» What to do: The output is the lines below from the one with "divulgação de publicidade" through the one with "水が浸入した段階では、目に見える被害がなくても内部", both included, printed exactly and with no other line.

» Task input:
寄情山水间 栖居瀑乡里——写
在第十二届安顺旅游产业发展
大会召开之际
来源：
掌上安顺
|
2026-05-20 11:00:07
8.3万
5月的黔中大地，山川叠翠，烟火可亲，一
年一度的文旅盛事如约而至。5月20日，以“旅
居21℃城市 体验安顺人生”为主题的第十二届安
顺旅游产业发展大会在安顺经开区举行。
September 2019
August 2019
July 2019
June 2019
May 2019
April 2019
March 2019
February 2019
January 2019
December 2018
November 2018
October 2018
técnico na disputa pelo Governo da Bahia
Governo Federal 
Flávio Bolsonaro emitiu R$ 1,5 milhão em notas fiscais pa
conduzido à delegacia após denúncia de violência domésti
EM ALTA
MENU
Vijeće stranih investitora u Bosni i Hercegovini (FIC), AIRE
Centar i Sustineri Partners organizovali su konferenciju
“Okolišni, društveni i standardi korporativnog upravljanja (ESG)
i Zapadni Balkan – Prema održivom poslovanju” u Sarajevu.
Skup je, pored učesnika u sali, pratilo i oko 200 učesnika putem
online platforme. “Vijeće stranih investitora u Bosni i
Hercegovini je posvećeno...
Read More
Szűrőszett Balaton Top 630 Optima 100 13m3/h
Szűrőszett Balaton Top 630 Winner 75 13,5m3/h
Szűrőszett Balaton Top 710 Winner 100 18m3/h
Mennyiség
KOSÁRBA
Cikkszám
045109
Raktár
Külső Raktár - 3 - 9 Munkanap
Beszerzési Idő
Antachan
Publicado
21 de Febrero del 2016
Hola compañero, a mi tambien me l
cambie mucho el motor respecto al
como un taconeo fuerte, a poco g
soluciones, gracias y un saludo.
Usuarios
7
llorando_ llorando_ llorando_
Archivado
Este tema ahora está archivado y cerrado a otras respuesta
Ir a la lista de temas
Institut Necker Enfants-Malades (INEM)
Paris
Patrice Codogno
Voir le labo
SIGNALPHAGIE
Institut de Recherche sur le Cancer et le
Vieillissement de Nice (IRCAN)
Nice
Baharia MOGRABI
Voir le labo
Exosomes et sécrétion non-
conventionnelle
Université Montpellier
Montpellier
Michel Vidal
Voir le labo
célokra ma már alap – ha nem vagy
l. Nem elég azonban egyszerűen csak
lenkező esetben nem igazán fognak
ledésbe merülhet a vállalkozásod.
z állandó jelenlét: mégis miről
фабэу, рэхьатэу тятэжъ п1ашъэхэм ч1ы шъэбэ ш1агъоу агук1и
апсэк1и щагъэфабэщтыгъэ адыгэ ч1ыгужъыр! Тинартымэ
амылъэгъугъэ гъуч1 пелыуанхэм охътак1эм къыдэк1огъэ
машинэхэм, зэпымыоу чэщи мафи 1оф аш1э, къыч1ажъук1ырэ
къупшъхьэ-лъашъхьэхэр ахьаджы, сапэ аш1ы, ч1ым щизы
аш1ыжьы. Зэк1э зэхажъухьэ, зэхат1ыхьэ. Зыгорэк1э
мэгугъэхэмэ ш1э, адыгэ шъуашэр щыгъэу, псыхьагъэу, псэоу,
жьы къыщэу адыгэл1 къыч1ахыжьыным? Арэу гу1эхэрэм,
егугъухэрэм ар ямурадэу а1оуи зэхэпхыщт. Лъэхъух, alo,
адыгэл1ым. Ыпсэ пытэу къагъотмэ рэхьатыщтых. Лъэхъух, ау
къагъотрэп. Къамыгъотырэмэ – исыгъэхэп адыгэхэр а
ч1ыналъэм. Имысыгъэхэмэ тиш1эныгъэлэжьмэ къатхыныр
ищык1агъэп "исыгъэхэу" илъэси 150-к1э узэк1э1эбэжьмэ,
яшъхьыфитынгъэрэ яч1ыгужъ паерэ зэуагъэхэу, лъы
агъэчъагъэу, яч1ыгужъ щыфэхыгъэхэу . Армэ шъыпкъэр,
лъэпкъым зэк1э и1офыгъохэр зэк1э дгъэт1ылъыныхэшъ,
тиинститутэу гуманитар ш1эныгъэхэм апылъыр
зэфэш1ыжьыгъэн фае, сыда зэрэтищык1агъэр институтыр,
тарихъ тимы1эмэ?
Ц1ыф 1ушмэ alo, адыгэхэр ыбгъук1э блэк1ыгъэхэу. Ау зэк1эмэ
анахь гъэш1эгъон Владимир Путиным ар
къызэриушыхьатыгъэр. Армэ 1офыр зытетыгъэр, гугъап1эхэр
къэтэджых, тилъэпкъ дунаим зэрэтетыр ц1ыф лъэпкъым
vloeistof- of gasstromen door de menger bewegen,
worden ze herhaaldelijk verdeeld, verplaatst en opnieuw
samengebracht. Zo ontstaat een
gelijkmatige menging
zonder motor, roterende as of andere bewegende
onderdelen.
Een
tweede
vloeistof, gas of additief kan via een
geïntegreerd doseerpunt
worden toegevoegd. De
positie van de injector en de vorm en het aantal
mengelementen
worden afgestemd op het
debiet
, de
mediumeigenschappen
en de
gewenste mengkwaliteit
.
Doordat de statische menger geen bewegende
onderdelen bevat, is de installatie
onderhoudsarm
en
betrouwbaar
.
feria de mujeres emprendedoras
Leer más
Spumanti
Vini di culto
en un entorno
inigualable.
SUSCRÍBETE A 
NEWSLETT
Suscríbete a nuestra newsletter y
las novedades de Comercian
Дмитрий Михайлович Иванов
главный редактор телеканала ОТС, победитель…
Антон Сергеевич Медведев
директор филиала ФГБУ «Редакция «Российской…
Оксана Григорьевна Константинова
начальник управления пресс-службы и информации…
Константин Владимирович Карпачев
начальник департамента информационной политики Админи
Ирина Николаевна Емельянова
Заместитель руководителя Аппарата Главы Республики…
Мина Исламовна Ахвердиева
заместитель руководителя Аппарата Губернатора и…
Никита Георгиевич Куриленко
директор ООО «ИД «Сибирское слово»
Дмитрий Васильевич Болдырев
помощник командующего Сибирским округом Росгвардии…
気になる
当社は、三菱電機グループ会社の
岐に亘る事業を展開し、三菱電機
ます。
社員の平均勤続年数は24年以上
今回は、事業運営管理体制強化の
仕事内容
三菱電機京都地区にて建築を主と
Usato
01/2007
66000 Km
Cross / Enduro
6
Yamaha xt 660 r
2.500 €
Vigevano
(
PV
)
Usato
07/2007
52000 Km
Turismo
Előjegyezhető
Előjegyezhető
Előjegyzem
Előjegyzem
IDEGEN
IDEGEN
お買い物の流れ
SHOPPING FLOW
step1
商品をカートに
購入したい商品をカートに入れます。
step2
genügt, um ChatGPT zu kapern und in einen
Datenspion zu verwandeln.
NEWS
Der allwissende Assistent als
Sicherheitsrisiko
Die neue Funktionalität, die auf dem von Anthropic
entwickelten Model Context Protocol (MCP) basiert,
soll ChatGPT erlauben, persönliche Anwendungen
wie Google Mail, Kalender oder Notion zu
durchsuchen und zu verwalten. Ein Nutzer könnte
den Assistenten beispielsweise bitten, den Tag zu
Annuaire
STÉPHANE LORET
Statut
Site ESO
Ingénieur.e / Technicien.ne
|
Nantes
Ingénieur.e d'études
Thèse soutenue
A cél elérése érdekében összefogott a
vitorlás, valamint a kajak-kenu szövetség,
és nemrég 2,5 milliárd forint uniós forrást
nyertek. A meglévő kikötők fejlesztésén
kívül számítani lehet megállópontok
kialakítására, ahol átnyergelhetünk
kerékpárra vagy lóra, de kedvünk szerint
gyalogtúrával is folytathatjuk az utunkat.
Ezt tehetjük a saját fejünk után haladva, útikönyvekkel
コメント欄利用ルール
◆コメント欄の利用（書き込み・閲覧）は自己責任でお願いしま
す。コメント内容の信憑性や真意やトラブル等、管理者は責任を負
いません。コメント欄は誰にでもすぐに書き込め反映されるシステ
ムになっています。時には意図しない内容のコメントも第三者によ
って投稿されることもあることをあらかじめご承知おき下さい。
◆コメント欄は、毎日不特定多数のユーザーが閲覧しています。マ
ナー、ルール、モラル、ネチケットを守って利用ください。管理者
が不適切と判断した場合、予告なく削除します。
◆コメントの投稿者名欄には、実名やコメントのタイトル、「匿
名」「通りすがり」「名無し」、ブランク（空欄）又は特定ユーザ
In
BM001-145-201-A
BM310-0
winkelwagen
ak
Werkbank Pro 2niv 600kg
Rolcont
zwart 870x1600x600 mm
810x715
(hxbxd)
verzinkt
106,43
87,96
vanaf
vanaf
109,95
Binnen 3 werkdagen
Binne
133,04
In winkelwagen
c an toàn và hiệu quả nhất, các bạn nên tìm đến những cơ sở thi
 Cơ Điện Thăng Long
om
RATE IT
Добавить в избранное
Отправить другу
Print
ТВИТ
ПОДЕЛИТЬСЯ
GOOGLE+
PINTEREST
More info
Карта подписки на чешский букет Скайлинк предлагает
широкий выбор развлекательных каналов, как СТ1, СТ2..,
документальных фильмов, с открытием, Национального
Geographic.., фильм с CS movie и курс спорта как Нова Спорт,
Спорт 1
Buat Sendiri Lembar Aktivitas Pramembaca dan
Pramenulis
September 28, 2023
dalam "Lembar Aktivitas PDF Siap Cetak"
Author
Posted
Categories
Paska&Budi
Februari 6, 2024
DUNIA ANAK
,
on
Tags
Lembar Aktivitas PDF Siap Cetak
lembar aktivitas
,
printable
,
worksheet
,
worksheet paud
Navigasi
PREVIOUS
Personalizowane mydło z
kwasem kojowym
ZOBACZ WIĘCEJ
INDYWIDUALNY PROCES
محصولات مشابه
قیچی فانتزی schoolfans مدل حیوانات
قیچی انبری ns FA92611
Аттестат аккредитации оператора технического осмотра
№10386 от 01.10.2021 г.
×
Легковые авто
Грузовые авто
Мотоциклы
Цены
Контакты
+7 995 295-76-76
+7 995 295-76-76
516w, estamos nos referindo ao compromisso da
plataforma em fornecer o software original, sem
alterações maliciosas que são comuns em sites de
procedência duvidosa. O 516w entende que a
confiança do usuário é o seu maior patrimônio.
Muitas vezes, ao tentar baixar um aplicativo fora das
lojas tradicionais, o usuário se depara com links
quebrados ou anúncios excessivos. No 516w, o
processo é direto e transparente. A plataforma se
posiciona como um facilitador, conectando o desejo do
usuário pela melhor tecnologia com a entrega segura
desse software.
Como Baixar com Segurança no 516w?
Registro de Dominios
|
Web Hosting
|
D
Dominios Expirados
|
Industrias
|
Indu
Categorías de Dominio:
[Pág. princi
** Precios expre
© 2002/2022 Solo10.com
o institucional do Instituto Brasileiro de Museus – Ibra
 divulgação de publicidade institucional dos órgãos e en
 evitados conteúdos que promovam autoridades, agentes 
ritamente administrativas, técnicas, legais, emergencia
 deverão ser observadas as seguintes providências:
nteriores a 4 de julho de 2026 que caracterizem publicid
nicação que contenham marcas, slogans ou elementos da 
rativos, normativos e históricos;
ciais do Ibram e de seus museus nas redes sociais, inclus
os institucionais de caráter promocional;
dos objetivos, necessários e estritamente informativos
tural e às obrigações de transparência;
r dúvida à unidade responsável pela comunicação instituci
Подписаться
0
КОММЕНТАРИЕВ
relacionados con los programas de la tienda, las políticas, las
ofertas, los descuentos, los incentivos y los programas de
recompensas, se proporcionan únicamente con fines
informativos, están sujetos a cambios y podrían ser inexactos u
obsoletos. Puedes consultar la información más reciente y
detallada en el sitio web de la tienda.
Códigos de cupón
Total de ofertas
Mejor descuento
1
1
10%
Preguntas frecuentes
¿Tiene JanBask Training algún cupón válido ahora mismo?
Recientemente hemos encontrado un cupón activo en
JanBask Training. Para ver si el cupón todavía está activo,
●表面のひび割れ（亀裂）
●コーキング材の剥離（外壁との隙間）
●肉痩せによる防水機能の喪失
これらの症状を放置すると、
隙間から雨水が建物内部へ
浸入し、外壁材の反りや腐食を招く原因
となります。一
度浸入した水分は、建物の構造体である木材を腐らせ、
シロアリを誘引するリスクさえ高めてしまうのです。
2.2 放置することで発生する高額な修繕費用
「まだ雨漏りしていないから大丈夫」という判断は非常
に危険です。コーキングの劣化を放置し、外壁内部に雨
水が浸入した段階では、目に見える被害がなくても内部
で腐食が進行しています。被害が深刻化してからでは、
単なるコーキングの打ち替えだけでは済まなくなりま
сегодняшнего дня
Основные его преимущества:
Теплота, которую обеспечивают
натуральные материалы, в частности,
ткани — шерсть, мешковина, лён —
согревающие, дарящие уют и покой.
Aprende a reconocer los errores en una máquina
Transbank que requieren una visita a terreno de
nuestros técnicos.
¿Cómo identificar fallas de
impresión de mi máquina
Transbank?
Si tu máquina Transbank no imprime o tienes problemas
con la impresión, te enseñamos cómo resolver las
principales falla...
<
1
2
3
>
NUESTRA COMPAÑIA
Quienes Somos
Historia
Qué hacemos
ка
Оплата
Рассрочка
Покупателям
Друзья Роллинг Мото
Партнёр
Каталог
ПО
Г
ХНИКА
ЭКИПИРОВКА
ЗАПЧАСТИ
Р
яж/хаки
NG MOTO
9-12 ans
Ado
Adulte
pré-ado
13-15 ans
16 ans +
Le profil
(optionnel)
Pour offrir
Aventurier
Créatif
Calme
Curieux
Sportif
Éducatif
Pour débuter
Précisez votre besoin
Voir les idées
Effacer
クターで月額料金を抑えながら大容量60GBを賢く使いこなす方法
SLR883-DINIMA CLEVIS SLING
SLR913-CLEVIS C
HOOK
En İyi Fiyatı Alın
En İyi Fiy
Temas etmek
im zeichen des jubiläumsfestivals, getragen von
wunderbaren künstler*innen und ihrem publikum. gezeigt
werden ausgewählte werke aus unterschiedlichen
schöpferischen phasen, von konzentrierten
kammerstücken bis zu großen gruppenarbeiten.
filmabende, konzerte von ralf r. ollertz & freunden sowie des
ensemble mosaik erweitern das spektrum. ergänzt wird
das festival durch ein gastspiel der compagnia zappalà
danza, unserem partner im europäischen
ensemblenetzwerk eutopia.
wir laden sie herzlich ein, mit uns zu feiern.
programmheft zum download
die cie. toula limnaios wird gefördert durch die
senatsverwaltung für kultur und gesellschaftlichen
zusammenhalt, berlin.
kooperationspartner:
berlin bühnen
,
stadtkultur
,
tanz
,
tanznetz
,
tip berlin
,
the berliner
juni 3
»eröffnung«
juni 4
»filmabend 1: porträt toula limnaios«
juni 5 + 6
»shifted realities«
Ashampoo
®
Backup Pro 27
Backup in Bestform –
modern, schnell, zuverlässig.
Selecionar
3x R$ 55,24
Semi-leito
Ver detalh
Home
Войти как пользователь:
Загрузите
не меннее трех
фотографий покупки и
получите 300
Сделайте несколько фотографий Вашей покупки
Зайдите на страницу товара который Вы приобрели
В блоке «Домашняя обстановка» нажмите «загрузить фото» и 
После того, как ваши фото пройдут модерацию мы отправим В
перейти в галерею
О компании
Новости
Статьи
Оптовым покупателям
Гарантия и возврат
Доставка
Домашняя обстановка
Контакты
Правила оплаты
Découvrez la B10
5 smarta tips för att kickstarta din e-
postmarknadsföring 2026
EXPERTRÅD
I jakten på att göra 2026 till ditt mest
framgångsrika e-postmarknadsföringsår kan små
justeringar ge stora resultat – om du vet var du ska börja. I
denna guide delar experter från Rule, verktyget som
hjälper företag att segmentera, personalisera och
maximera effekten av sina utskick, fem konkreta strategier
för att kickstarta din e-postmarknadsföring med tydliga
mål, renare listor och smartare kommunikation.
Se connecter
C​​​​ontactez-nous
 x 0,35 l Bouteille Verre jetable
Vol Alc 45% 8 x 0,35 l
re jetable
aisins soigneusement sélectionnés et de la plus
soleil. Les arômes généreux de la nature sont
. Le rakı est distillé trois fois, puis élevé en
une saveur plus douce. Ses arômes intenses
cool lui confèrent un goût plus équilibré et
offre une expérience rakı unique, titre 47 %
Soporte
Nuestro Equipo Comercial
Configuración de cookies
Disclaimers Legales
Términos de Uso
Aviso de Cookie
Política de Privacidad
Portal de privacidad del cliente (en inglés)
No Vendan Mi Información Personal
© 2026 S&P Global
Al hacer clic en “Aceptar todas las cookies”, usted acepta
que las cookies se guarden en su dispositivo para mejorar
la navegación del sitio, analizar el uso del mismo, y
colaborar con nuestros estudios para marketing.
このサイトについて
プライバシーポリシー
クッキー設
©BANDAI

» Expected answer:
 divulgação de publicidade institucional dos órgãos e en
 evitados conteúdos que promovam autoridades, agentes 
ritamente administrativas, técnicas, legais, emergencia
 deverão ser observadas as seguintes providências:
nteriores a 4 de julho de 2026 que caracterizem publicid
nicação que contenham marcas, slogans ou elementos da 
rativos, normativos e históricos;
ciais do Ibram e de seus museus nas redes sociais, inclus
os institucionais de caráter promocional;
dos objetivos, necessários e estritamente informativos
tural e às obrigações de transparência;
r dúvida à unidade responsável pela comunicação instituci
Подписаться
0
КОММЕНТАРИЕВ
relacionados con los programas de la tienda, las políticas, las
ofertas, los descuentos, los incentivos y los programas de
recompensas, se proporcionan únicamente con fines
informativos, están sujetos a cambios y podrían ser inexactos u
obsoletos. Puedes consultar la información más reciente y
detallada en el sitio web de la tienda.
Códigos de cupón
Total de ofertas
Mejor descuento
1
1
10%
Preguntas frecuentes
¿Tiene JanBask Training algún cupón válido ahora mismo?
Recientemente hemos encontrado un cupón activo en
JanBask Training. Para ver si el cupón todavía está activo,
●表面のひび割れ（亀裂）
●コーキング材の剥離（外壁との隙間）
●肉痩せによる防水機能の喪失
これらの症状を放置すると、
隙間から雨水が建物内部へ
浸入し、外壁材の反りや腐食を招く原因
となります。一
度浸入した水分は、建物の構造体である木材を腐らせ、
シロアリを誘引するリスクさえ高めてしまうのです。
2.2 放置することで発生する高額な修繕費用
「まだ雨漏りしていないから大丈夫」という判断は非常
に危険です。コーキングの劣化を放置し、外壁内部に雨
水が浸入した段階では、目に見える被害がなくても内部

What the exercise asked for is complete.